Thanks Steve - I really thought that the assignment was valid for the arrays; in the sense that even if the right hand side array is not allocated, it still has a descriptor - and that the content of that descriptor would be copied to the descriptor of the left-hand side array in the J = I assignment.

Regarding andrew_4619 comment... by 'whether they have been defined or not' I meant that testing for the allocation status of the scalar is a way to determine if this scalar has been 'touched' during an initialization procedure. This is useful, for instance, when you deal with a user input which presence is optional.

>>This is useful, for instance, when you deal with a user input which presence is optional.

There is a difference with an optional argument not being present and one that is an unallocated alllocatable that was supplied.

Jim Dempsey

Jim - this is not what I meant either... Assume that an analysis requires a user parameter and that the user has the choice to explicitly define or omit it altogether. Having an allocatable scalar helps deal with this. Otherwise, each scalar needs to have a companion logical variable like SCALAR_HAS_BEEN_PROVIDED_BY_USER to keep track of this.

nn n. wrote:

Thanks Steve - I really thought that the assignment was valid for the arrays; in the sense that even if the right hand side array is not allocated, it still has a descriptor - and that the content of that descriptor would be copied to the descriptor of the left-hand side array in the J = I assignment.

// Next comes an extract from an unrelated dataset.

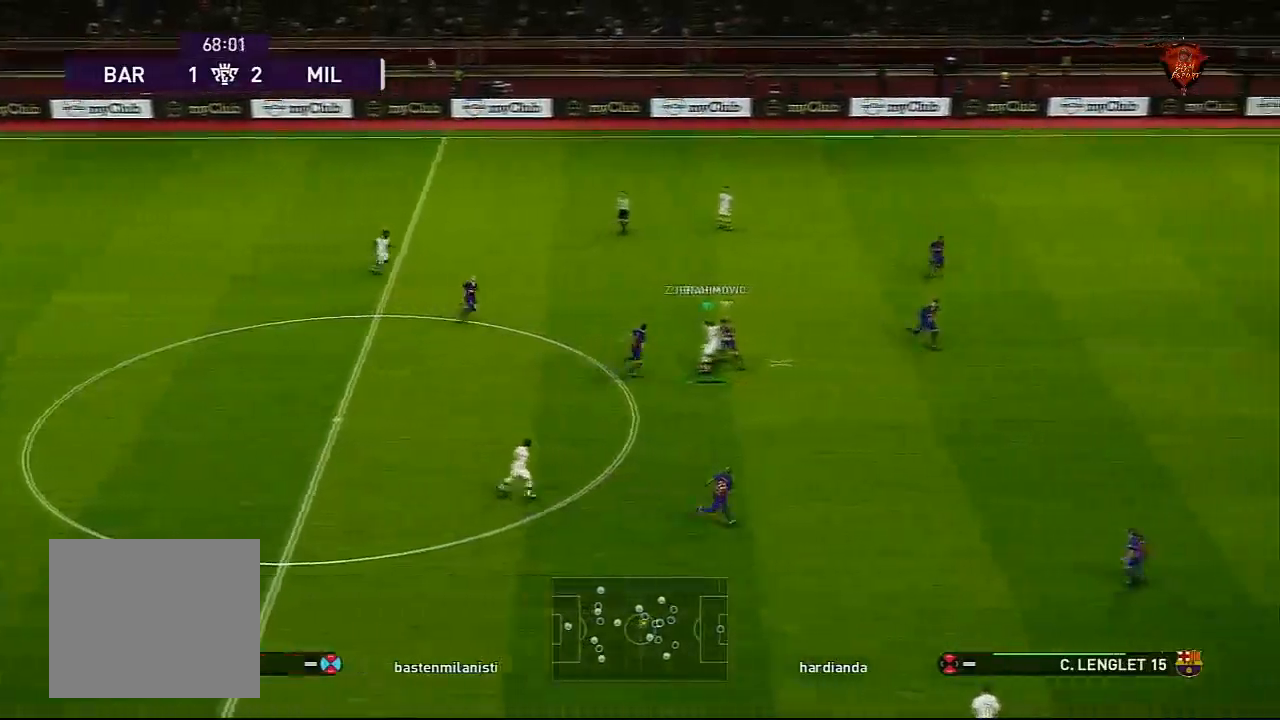
{"buttons": [], "left_stick": "center", "right_stick": "center", "events": []}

There is no copying of descriptors. Assignment to an allocatable variable creates new content. It is not like pointer assignment. Yes, there is a descriptor that holds length and bounds info, but it is not really copied verbatim.

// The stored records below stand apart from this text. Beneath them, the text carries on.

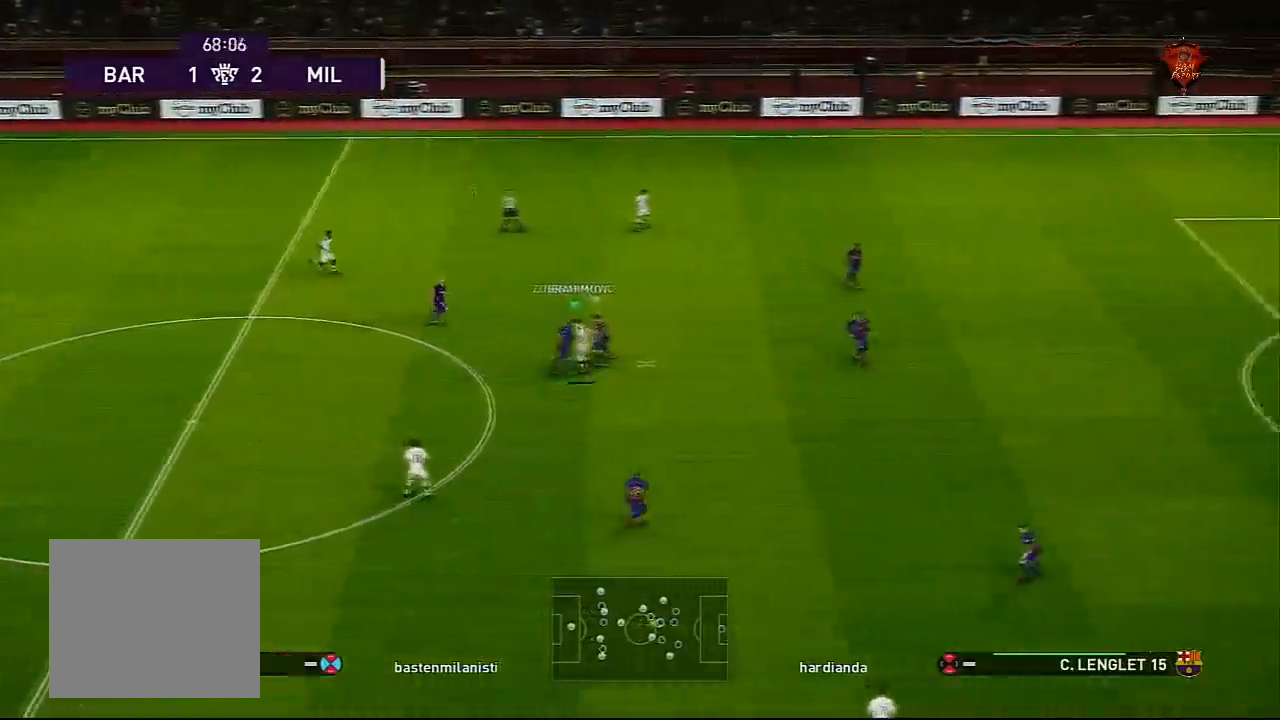
{"buttons": [], "left_stick": "center", "right_stick": "center", "events": []}
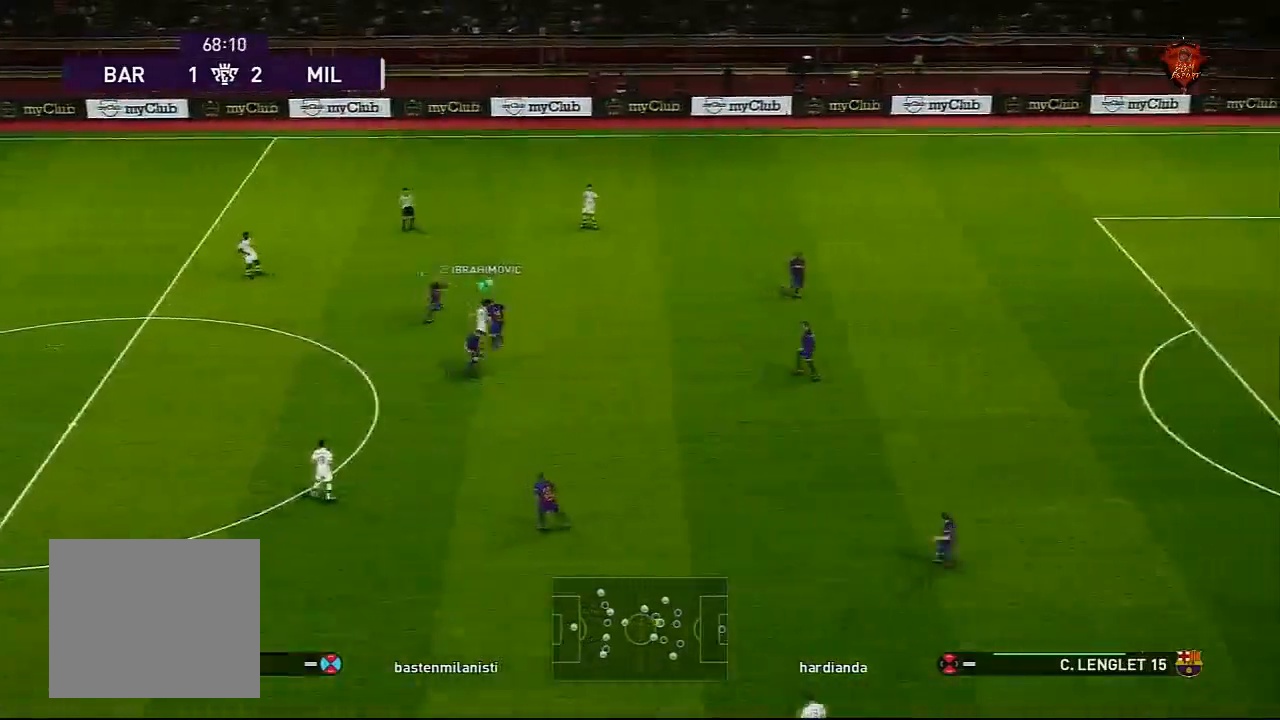
{"buttons": [], "left_stick": "center", "right_stick": "center", "events": []}
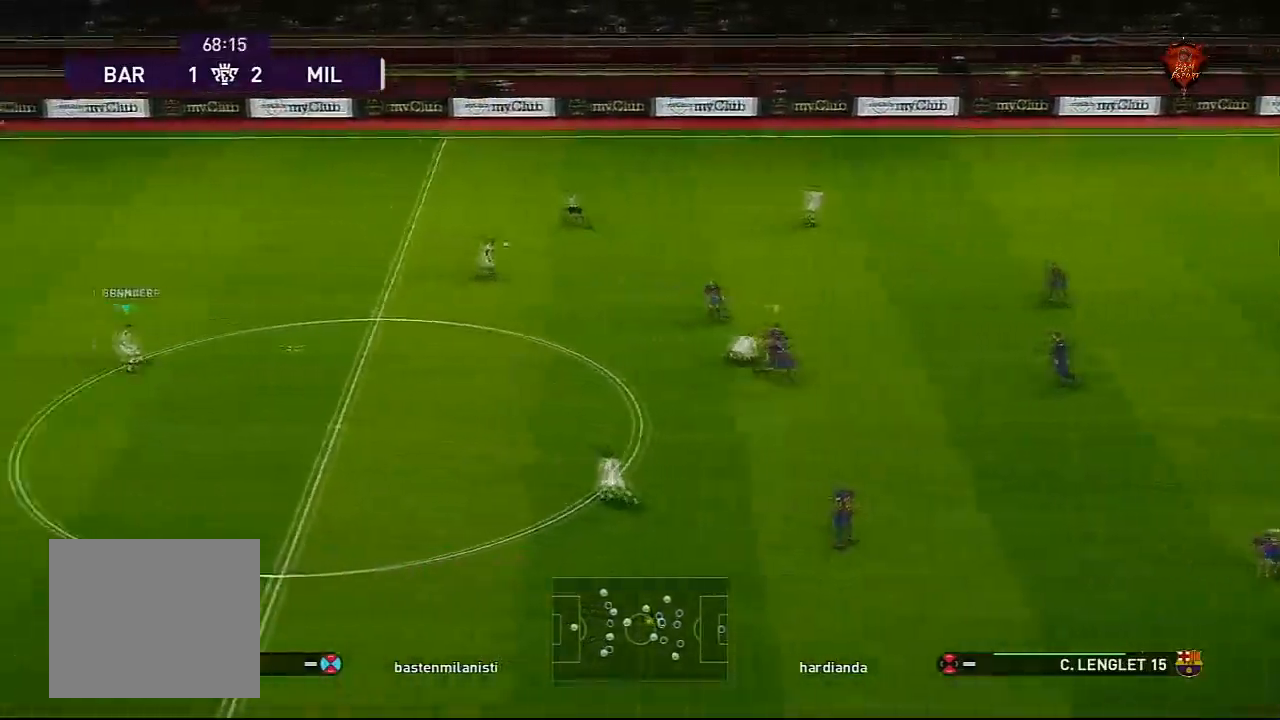
{"buttons": [], "left_stick": "up-right", "right_stick": "center", "events": [[300, "left_stick", "up-right"]]}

Steve - I think this is the mistake I made here: I thought that an allocatable array, irrespective of its allocation status, has a descriptor (which contains, among its various bits, information regarding the base address of the array, rank, stride, size of element, allocation status, etc. etc.), and I assumed that an assignment of the type A = B, where both variables are allocatable arrays, would at least initialize the descriptor of A with the allocation status of B.

And beyond that I got it even more wrong thinking that this faulty concept was also applicable to allocatable scalars, ha ha.